I can have a base and projection methods, they probably already exist, but still ...

nikomatsakis (Feb 27 2019 at 19:06, on Zulip):

I see

nikomatsakis (Feb 27 2019 at 19:06, on Zulip):

It seems fairly straightforward to adapt unroll_place in this way, @Santiago Pastorino

nikomatsakis (Feb 27 2019 at 19:07, on Zulip):

and of course if you had such an iterator

nikomatsakis (Feb 27 2019 at 19:07, on Zulip):

you could trivially use it to reproduce the existing unroll_place interface

nikomatsakis (Feb 27 2019 at 19:07, on Zulip):

e.g., I believe I saw something about getting a callback like (base, projections_iter)
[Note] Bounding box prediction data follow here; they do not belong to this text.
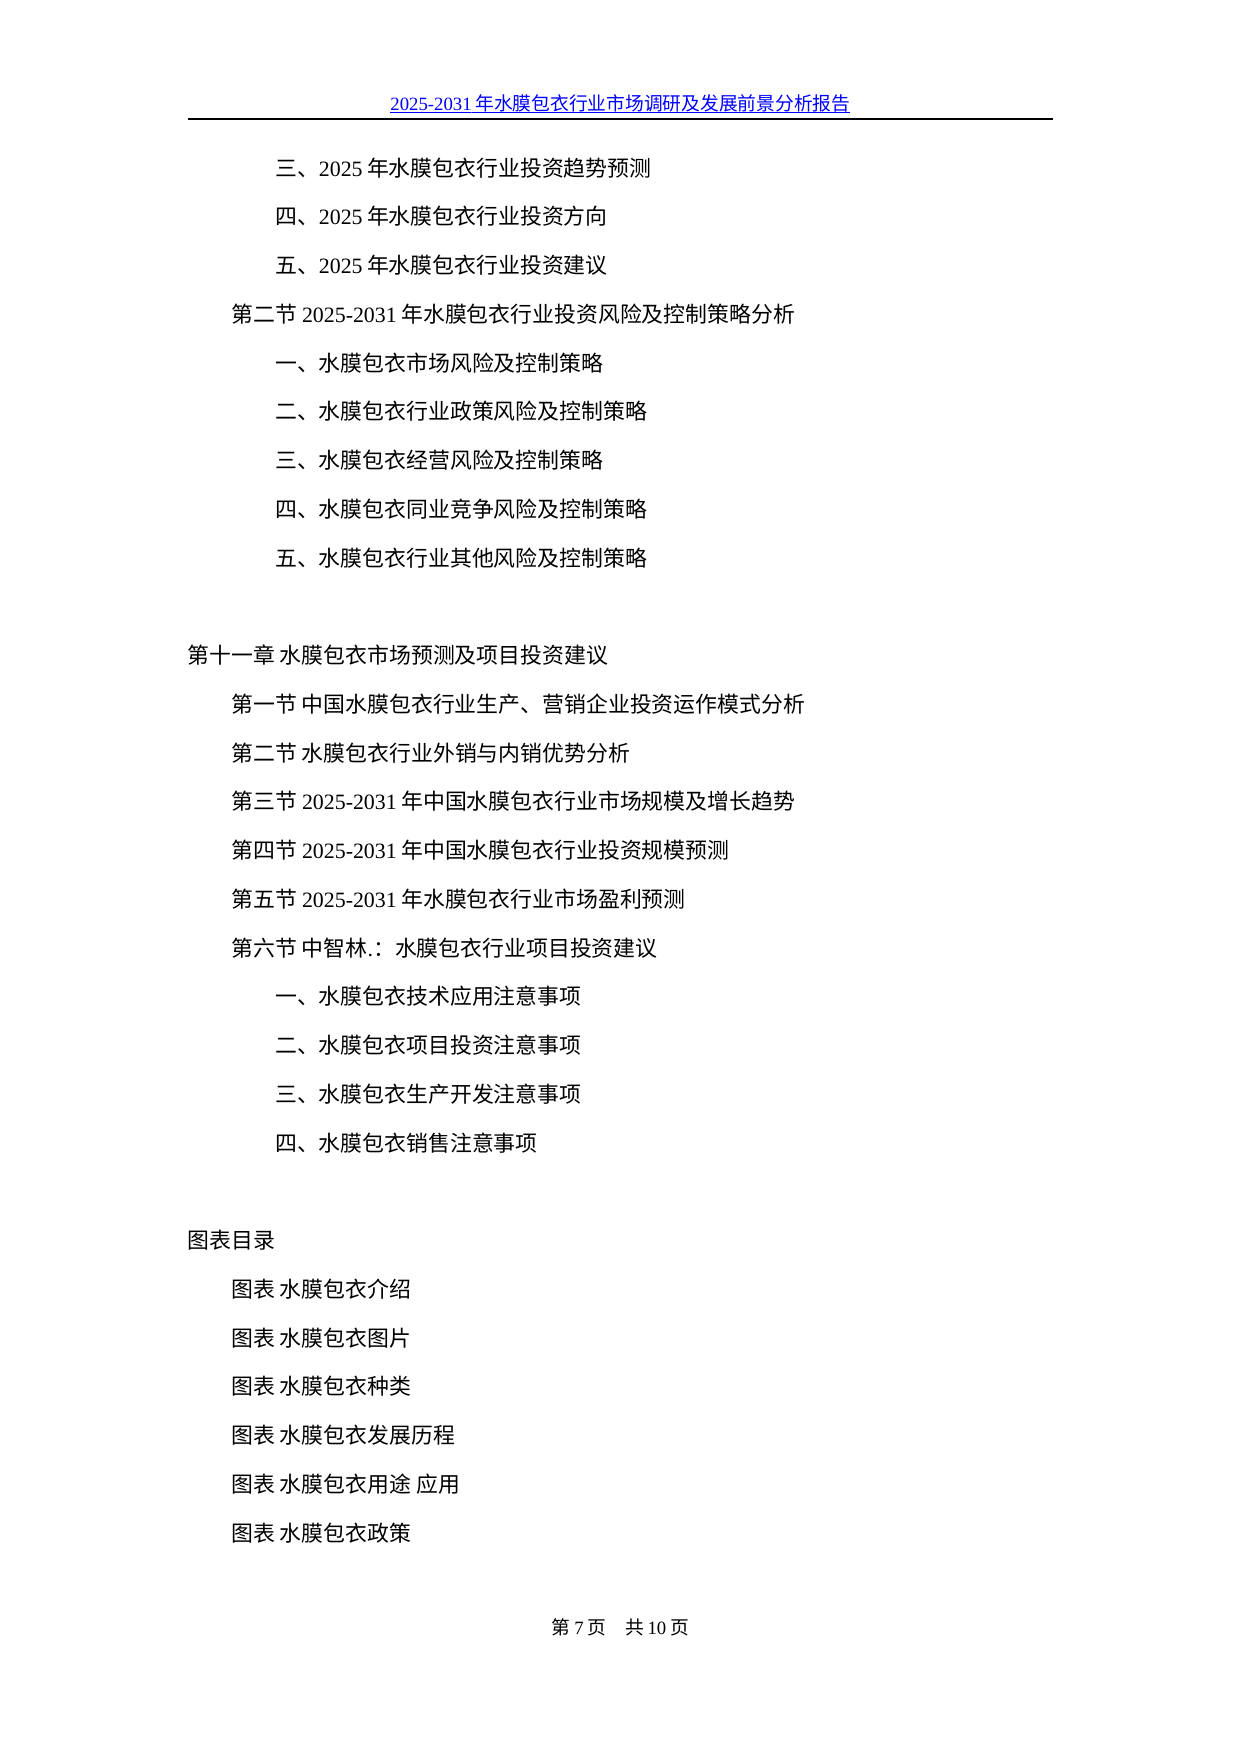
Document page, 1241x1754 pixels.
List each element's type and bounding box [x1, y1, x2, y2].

text [187, 150, 1053, 1548]
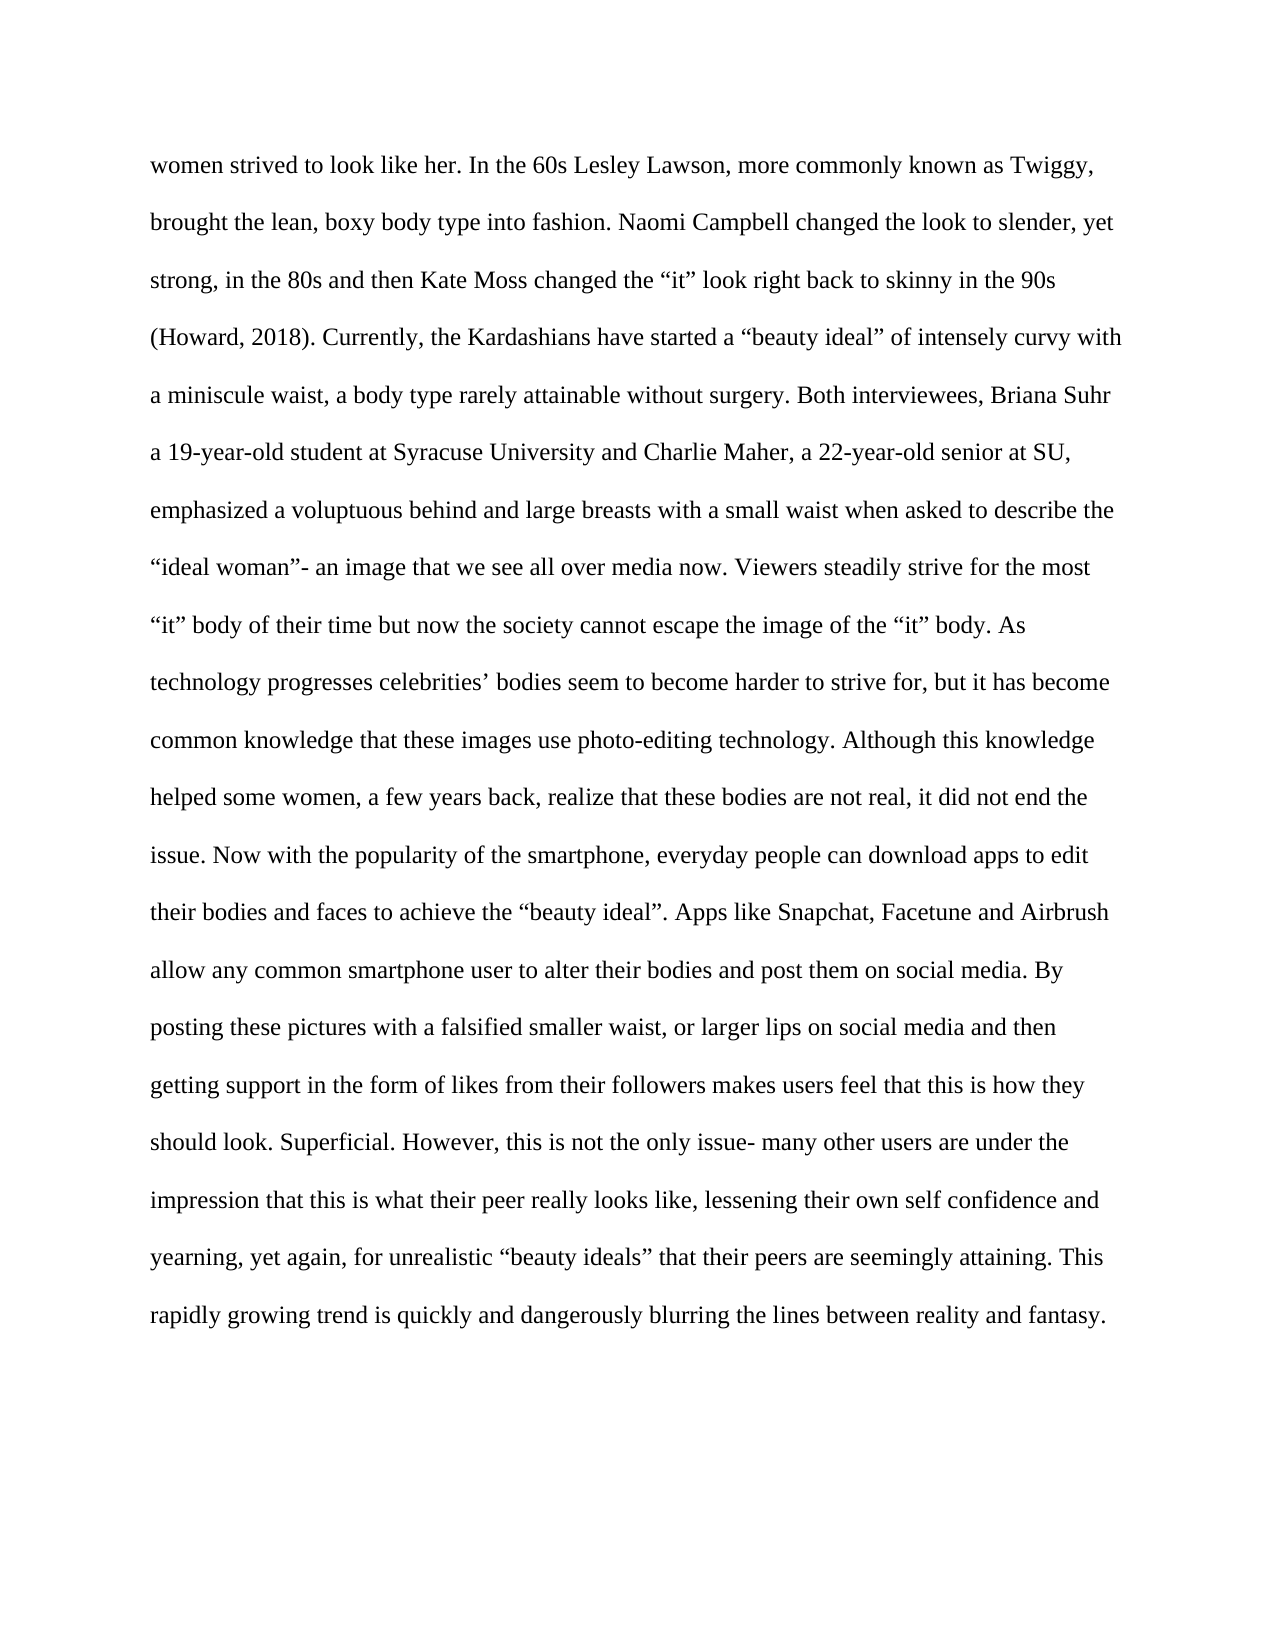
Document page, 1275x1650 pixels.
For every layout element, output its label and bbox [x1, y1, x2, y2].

text [150, 150, 1125, 1329]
Santiago Pastorino (Feb 27 2019 at 19:07, on Zulip):

you mean, having unroll_place returning a struct that gives you base and elems in different fields

Santiago Pastorino (Feb 27 2019 at 19:07, on Zulip):

something like that

Santiago Pastorino (Feb 27 2019 at 19:07, on Zulip):

it may worth playing with it I guess

nikomatsakis (Feb 27 2019 at 19:08, on Zulip):

in which case we could do Some(Place::Base(base)).chain(projections_iter.map(PlaceProjection)) or something like that

nikomatsakis (Feb 27 2019 at 19:08, on Zulip):

you mean, having unroll_place returning a struct that gives you base and elems in different fields

the document had an API in which you got a callback with two arguments

nikomatsakis (Feb 27 2019 at 19:08, on Zulip):

in contrast to the unroll_place API, which calls you back with one (unified) iterator

nikomatsakis (Feb 27 2019 at 19:09, on Zulip):

in any case either seems fine

Santiago Pastorino (Feb 27 2019 at 19:54, on Zulip):

you mean, having unroll_place returning a struct that gives you base and elems in different fields

the document had an API in which you got a callback with two arguments

btw, which document?

nikomatsakis (Feb 27 2019 at 20:50, on Zulip):

@Santiago Pastorino I meant the dropbox paper from the all hands

Santiago Pastorino (Feb 27 2019 at 20:57, on Zulip):

ahh the one from the all hands

oli (Feb 28 2019 at 07:52, on Zulip):

This is partially why I wanted to have Place be a struct with the base field and a projection-tree field. Many place uses only care about the base, or care about it first and then about the other projections

Jake Goulding (Mar 11 2019 at 20:54, on Zulip):

(and in particular, you can invoke fuse to get an iterator that is guaranteed to be a no-op, if needed -- it wouldn't be here)

FWIW, it's better to always call .fuse() if you need the behavior, and implement FusedIterator for your iterator if it will always return None after the first.